For night three of our National Poetry Month Spectacular, we shall spend some quality time with the crowned and sceptered Queen Bee of American Verse, the distinguished balladatrix Emily Dickinson (1830 - 1886).
I LIKE A LOOK OF AGONY
I like a look of Agony,
Because I know it's true —
Men do not sham Convulsion,
Nor simulate, a Throe —
The Eyes glaze once — and that is Death —
Impossible to feign
The Beads upon the Forehead
By homely Anguish strung.
I'VE SEEN A DYING EYE
I've seen a Dying Eye
Run round and round a Room —
In search of Something — as it seemed —
Then Cloudier become —
And then — obscure with Fog —
And then — be soldered down
Without disclosing what it be
'Twere blessed to have seen —
I REASON, EARTH IS SHORT
I reason, Earth is short —
And Anguish — absolute —
And many hurt,
But, what of that?
I reason, we could die —
The best Vitality
Cannot excel Decay,
But, what of that?
I reason, that in Heaven —
Somehow, it will be even —
Some new Equation, given —
But, what of that?
I CANNOT LIVE WITH YOU
I cannot live with You —
It would be Life —
And Life is over there —
Behind the Shelf
The Sexton keeps the Key to —
Putting up
Our Life — His Porcelain —
Like a Cup —
Discarded of the Housewife —
Quaint — or Broke —
A newer Sevres pleases —
Old Ones crack —
I could not die — with You —
For One must wait
To shut the Other's Gaze down —
You — could not —
And I — Could I stand by
And see You — freeze —
Without my Right of Frost —
Death's privilege?
Nor could I rise — with You —
Because Your Face
Would put out Jesus' —
That New Grace
Glow plain — and foreign
On my homesick Eye —
Except that You than He
Shone closer by —
They'd judge Us — How —
For You — served Heaven — You know,
Or sought to —
I could not —
Because You saturated Sight —
And I had no more Eyes
For sordid excellence
As Paradise
And were You lost, I would be —
Though My Name
Rang loudest
On the Heavenly fame —
And were You — saved —
And I — condemned to be
Where You were not —
That self — were Hell to Me —
So We must meet apart —
You there — I — here —
With just the Door ajar
That Oceans are — and Prayer —
And that White Sustenance —
Despair —
IN LANDS I NEVER SAW THEY SAY
In lands I never saw — they say
Immortal Alps look down —
Whose Bonnets touch the firmament —
Whose Sandals touch the town —
Meek at whose everlasting feet
A Myriad Daisy play —
Which, Sir, are you and which am I
Upon an August day?
WE OUTGROW LOVE LIKE OTHER THINGS
We outgrow love, like other things
And put it in the Drawer —
Till it an Antique fashion shows —
Like Costumes Grandsires wore.
HER GRACE IS ALL SHE HAS
Her Grace is all she has —
And that, so least displays —
One Art to recognize, must be,
Another Art, to praise.
TELL ALL THE TRUTH BUT TELL IT SLANT
Tell all the Truth but tell it slant —
Success in Circuit lies
Too bright for our infirm Delight
The Truth's superb surprise
As Lightning to the Children eased
With explanation kind
The Truth must dazzle gradually
Or every man be blind —
Look at that last poem again. Read it closely. What do you suppose Ms. Dickinson was trying to say?

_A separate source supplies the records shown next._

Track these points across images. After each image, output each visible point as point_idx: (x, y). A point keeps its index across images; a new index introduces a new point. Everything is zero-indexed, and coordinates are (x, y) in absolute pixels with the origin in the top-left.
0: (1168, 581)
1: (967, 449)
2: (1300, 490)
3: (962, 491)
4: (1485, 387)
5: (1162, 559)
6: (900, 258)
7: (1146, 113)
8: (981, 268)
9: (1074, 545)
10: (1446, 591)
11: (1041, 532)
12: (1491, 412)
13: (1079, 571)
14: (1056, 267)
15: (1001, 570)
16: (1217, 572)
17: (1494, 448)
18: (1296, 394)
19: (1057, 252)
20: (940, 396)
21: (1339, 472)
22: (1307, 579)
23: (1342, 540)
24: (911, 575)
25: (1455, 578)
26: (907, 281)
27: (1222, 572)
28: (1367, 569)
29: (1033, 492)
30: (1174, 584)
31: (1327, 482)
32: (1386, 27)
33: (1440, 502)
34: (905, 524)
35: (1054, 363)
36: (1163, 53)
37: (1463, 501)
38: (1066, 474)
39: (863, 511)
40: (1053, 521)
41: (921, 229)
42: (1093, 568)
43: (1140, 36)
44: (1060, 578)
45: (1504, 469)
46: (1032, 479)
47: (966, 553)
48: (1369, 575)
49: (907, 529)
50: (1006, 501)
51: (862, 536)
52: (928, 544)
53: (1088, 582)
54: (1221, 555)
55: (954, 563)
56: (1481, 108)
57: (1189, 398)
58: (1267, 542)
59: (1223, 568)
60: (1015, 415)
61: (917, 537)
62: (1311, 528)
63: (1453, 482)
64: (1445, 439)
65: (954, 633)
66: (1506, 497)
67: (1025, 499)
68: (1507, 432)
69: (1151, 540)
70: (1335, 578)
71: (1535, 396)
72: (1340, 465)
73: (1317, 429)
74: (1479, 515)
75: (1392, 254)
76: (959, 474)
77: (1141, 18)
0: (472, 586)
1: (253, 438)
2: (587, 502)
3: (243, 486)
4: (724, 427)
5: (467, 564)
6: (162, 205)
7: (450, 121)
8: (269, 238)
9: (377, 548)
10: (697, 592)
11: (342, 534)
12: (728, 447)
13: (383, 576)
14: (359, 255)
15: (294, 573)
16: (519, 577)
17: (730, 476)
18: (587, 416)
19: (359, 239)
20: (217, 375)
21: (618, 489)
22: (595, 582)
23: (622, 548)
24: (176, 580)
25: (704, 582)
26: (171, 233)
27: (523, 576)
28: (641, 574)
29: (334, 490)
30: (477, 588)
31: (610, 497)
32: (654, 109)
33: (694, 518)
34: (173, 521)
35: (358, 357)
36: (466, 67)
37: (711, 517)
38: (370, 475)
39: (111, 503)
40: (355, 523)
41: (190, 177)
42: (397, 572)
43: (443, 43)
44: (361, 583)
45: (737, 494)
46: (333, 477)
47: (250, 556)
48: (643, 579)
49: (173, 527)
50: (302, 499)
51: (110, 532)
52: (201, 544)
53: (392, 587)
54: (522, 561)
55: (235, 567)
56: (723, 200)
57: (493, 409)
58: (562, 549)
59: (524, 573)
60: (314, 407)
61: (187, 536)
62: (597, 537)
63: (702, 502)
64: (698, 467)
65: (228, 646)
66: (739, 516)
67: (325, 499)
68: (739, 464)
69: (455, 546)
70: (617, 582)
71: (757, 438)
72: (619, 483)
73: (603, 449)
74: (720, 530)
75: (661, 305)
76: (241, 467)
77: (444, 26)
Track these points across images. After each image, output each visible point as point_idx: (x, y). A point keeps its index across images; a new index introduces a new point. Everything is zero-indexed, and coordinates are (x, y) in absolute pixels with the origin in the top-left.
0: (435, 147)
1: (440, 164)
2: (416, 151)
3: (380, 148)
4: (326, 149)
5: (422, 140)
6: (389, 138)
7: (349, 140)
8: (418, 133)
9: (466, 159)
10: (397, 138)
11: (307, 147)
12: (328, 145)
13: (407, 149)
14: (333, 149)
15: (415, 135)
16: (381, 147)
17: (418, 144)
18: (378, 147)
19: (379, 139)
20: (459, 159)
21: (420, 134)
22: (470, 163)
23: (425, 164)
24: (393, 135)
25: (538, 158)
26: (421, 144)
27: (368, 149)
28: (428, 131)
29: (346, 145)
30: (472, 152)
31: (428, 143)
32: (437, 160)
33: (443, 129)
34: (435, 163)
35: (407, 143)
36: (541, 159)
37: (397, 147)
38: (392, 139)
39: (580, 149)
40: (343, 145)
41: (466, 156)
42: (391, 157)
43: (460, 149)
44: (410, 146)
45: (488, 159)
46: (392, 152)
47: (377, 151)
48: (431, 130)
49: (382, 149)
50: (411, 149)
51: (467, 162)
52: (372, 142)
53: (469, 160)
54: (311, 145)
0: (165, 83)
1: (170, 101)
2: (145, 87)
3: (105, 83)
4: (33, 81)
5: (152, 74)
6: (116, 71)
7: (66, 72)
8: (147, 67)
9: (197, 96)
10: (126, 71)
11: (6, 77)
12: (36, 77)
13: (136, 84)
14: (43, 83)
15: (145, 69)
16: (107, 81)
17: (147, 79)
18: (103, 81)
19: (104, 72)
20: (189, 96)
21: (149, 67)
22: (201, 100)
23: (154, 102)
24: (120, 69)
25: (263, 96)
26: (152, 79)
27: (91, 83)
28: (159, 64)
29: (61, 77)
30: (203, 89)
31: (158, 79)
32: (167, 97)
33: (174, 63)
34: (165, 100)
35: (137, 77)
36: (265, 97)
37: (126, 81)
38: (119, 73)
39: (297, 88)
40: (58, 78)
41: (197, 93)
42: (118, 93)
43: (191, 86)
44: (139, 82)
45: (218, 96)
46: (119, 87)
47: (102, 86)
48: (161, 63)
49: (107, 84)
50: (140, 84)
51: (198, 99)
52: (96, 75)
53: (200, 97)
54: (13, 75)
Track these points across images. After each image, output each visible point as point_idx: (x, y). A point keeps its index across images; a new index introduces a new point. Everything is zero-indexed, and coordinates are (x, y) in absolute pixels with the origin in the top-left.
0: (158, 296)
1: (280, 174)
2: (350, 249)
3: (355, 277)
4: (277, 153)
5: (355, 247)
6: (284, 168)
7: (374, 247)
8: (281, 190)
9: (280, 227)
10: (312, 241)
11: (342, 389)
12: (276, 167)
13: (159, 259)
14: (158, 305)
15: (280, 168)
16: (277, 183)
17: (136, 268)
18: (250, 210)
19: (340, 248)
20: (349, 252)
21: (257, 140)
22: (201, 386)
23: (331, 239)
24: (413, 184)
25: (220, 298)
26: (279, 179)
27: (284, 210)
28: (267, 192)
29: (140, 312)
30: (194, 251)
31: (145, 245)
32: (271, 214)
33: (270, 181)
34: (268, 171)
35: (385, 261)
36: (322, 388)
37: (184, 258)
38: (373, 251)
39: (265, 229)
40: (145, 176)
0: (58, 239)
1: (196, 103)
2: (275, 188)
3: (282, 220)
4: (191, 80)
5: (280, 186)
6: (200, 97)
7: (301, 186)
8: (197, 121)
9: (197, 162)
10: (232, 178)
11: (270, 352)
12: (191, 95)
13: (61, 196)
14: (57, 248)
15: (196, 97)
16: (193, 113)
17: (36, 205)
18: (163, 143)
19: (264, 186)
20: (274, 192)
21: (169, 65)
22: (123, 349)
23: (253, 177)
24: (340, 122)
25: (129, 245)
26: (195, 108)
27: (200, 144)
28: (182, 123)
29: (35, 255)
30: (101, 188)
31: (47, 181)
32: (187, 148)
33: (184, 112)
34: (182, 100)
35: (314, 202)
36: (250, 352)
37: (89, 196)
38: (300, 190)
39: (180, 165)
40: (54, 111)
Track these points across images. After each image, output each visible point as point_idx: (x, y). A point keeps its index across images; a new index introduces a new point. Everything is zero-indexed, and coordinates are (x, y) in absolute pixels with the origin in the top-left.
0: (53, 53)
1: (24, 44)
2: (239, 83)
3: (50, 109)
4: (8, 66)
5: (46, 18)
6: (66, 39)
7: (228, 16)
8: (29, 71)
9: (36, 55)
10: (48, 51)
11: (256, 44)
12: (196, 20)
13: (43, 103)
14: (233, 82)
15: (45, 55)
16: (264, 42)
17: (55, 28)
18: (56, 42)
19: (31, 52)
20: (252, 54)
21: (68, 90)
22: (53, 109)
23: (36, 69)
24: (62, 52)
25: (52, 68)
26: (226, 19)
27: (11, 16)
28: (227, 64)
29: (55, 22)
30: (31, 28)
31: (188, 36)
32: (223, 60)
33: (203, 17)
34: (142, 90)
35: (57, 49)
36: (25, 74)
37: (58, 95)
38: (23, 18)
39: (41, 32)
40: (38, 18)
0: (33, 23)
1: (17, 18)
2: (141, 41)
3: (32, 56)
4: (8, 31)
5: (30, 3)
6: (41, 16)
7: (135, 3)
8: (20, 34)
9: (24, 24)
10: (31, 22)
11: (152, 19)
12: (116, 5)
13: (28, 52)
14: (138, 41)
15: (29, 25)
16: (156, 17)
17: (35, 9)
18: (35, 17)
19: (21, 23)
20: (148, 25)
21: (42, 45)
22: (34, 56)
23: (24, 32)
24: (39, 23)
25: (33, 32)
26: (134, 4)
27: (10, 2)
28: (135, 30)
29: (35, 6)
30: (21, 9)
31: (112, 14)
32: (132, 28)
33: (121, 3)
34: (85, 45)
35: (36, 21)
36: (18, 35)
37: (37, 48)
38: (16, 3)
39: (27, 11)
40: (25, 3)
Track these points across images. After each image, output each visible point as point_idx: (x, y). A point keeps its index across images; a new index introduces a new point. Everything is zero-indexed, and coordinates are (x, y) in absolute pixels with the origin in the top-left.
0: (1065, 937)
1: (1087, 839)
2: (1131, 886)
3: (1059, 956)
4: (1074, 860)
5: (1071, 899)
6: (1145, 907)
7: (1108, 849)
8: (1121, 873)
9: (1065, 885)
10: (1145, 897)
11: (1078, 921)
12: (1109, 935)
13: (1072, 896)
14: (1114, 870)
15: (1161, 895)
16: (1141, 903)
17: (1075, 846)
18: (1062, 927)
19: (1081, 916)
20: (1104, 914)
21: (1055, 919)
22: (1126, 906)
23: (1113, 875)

Hah! That was a trick question. "What is he/she trying to say?" is exactly the wrong question to ask when approaching a poem (or most any other work of literature, for that matter).
What Ms. Dickinson is trying to say is sitting right there in black and gray. Had she been trying to articulate something other than what is represented by the forty-one words written in the order and format you see, she would have written that instead.
We risk falling into a similar trap by asking questions such as "what is the point of this piece?" and "what's this poem about?" as though its whole meaning could be better (or at least more efficiently) expressed summed up as a two-sentence "because of this, then this" blurb.
If a writer's ideas came to him as blurbs, he wouldn't go to the time and trouble of writing stories or poems: he would write simply in blurbs.
Some ideas cannot retain their meaning when truncated to a tweet or Facebook status update. Some ideas resist articulation altogether.
You know this is true. You've had thoughts, made connections, glimpsed patterns in things that you were at a loss to explain to somebody else. You've experienced moments in your life that seemed charged with profound meanings you could sense clearly, but never quite describe.
If poetry still has a valid function, this would be it. It is a means of wielding "language adequate to one's experience," as Jay Parini puts it; using words in such forms that they can better capture those sights, sensations, and intimations we're so often at a loss to explain.
(Remember: if you cannot articulate something, you do not really understand it. Writing is often a process of learning, not just reporting.)
A truly good piece is a gestalt of content and form. The form elevates the content. The content beatifies the form. Without the content, the form is vacuous. Without the form, the content is crude.